The Wumart Group, Beijing’s largest retail chain, has grown rapidly, with over 104
superstores and 330 mini-marts and revenues of US$1.4 billion at end 2008. .Piloted over the last
two years, Wumart is moving from traditional reliance on fruit and vegetable wholesalers,
launching its direct sourcing model, primarily in Shandong province. This direct procurement
operation works with specialty cooperatives and the small farmers associated with these
Guang-You Sweet Potato and Food Products in Sichuan and Huasheng Apples
in Shaanxi. Guang-You uses its proprietary technology to extrude vermilli pasta directly from
the sweet potato. Huasheng is China’s leading fresh apple exporter, with China now producing
over 70% of the world’s apples. Both companies use efficient, relatively simple methods for
processing or packaging. Huasheng works with over 600,000 small apple growers and Guang-
You works directly with over 400,000 small sweet potato producers. Both pride themselves on
successful, t simple hub and spoke systems to work directly with small producers in upgrading
productivity and quality through extension services, improved inputs, seeds and saplings.

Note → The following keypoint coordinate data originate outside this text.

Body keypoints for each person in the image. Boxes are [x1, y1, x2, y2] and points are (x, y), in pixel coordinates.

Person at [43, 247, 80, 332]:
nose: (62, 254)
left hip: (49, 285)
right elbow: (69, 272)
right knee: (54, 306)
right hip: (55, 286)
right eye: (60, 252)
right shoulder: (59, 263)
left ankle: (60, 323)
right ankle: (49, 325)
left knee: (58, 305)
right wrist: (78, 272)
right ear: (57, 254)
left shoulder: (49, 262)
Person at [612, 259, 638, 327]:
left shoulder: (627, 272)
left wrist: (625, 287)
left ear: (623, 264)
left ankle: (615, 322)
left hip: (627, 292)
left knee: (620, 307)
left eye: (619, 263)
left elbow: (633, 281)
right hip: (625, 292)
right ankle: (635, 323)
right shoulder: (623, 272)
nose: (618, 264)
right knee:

Tingbo Kiwi. Mr. Zao, a successful lawyer and serial entrepreneur from Sichuan, has
established a 700 hectare kiwi plantation in Sichuan. When Mr. Zao established these operations
in 2007, he had no prior experience in agribusiness. He has built a tight collaboration with the
leading kiwi company of New Zealand. His strong connections with the Sichuan government
enabled Mr. Zao to lease a relatively large tract of land from 3,000 small farmers, with lease
payments set to equal how much the farm family would have earned growing maize, the
dominant local crop. Tingbo hired back about 1,000 of the farmers to cultivate segments of this
large holding under tight supervision from Tingbo; those farmers that are not able to achieve the
required quality and productivity will be replaced by other farmers. Tingo has provided these
farmers with leasing fees, housing, and a flat rate during the three years needed for the kiwi
plants to bear fruit. The farmers will now be moved to compensation based largely on yields and
quality.
• All the aggregation models in China could be adapted to Indian realities, with some
requiring government policy change and support
• On the output side, the objective is to build competitive value chains that have a positive
impact on productivity and net incomes of large numbers of small farmers. Shiv believes
that the means are combinations of any or all of the following: higher productivity, lower
costs, lower risks, and better quality.
• Different crops have different optimal levels of aggregation at different points in the value
chain e.g. some crops require heavy investment and high technology at different stages
while others require labor-intensive care.
Shiv sees three broad business models: companies work with small farmers, companies lease
and farm the land, and companies adopt a hybrid model leasing the land and then allocating it
back to farmers as entrepreneurs on contiguous plots of economic scale.